O problema do modo antigo: a maior parte não é usada em 150K tokens
A estrutura desperdiçada no modo MCP antigo:
Playwright MCP: 13.7K tokens (encaixado por completo de uma vez)
Chrome DevTools MCP: 18K tokens
5 configurações de server: queimam 55K tokens antes sequer de começar a trabalhar
Uma única execução de workflow completo: pode inchar até 150K tokens
O que o modelo usa de facto: a esmagadora maioria não é aproveitada
Os críticos defendem que se use CLI, mas a CLI em aplicações multi-tenant é propensa a erros, falta de typed contract, e um agente que não conhece bem as APIs tem de dar várias voltas a interpretar saídas em texto. As duas facções têm razão em parte, mas ambas identificam o problema de forma errada.
A solução: o modelo escreve código para chamar ferramentas, sem fazer calls diretas a partir do context
O núcleo do «Code Mode» proposto pela Anthropic:
Inverter o papel do modelo: em vez de o modelo chamar ferramentas via context, o modelo escreve código e é o runtime que chama as ferramentas
As ferramentas ficam no runtime; o modelo só vê a parte que ele próprio importou
O type segue o import: o modelo importa qual ferramenta, e fica com o contrato de tipos dessa ferramenta
Chamar binários instalados via Bash (git, curl, etc.)
Chamar APIs exclusivas via typed module imports
Exemplo da Anthropic: um fluxo de texto de Google Drive entra num Salesforce CRM para atualização. No método antigo, carrega-se o schema das duas ferramentas e o modelo envia a mesma sequência de texto duas vezes; no novo método, com apenas 10 linhas de TypeScript, basta importar o que é necessário — e a mesma tarefa passa de uma pressão de 150K para 2K tokens, menos 98,7%.

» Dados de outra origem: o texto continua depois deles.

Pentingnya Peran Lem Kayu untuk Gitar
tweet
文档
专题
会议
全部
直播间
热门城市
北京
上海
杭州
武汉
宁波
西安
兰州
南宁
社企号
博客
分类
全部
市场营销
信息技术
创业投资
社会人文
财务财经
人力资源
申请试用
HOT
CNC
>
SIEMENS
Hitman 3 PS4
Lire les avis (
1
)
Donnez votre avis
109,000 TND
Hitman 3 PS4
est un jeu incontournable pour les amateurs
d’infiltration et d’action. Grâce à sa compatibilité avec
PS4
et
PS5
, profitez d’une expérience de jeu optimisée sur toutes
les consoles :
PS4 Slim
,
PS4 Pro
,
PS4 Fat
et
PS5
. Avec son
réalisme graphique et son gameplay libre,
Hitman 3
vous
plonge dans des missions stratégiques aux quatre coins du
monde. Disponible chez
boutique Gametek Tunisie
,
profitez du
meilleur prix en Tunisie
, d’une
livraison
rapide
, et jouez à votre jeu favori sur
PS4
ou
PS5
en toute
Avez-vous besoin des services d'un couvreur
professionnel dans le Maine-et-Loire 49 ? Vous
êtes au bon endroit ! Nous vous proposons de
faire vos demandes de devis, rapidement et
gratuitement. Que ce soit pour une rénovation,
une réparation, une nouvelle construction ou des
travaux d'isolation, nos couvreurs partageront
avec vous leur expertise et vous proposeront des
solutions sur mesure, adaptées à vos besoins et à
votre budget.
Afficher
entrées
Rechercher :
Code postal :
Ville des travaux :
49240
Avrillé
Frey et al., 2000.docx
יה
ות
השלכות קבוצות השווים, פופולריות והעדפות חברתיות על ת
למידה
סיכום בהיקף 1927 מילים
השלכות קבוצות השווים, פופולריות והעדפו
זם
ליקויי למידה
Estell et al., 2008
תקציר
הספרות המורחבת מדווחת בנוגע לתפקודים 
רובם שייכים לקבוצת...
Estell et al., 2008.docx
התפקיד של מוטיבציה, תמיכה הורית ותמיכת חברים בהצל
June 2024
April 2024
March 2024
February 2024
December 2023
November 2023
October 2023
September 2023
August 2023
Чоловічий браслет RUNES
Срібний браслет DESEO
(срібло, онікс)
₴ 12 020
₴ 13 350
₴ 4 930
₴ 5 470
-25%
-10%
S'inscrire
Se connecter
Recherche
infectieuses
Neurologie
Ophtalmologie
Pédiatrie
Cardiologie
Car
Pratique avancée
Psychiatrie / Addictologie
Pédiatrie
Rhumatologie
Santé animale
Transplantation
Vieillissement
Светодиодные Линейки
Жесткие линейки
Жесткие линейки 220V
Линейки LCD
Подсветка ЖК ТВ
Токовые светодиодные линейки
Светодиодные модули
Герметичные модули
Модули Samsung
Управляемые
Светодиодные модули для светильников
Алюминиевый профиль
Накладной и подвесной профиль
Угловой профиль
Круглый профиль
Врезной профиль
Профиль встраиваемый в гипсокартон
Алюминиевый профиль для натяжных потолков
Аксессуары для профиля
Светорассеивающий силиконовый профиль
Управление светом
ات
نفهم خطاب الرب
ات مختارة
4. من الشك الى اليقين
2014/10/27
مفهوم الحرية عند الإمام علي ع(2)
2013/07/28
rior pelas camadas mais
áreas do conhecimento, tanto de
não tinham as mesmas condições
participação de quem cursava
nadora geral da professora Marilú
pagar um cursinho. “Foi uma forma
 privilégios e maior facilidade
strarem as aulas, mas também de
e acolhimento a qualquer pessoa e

Leva a Cloudflare ao extremo: 2,500 endpoint API, de 1,17M tokens para 1K
A Cloudflare fez uma versão mais radical:
Dimensão original da API: 2,500 endpoint, schema total de 1,17M tokens
Nova abordagem: expor apenas duas funções, search e execute, totalizando 1K tokens
O agente escreve código primeiro para search no diretório de ferramentas e depois faz execute da ferramenta correspondente
Taxa de compressão: superior a 1,000 vezes
A afirmação «MCP está morto» está errada — a Anthropic revelou que a descarga do MCP SDK atingiu 3 centenas de milhões, no início do ano era 1 centena de milhões, e é uma das infraestruturas para agentes com crescimento mais rápido. O que está morto é este estilo: «carregar todas as ferramentas de uma vez no início da session» — e esse, por definição, era uma má ideia. Para developers que escrevem agentes em 2026, a regra é simples: as definições de ferramentas pertencem ao code, não ao context; o modelo escreve algumas linhas de código para chamar, e o runtime trata do resto.
Eventos concretos a acompanhar: a velocidade a que as descargas do MCP SDK continuam a subir, se a Anthropic vai padronizar o Code Mode como modo de recomendação oficial no âmbito das especificações MCP, e a evolução da adoção do Code Mode por outras plataformas de agentes, como OpenAI, Google, Cursor, etc.
Este artigo sobre o Code Mode da Anthropic para resolver a disputa MCP vs CLI: as ferramentas ficam no runtime e os tokens passam de 150K para 2K, tendo aparecido pela primeira vez em Cadeia de Notícias ABMedia.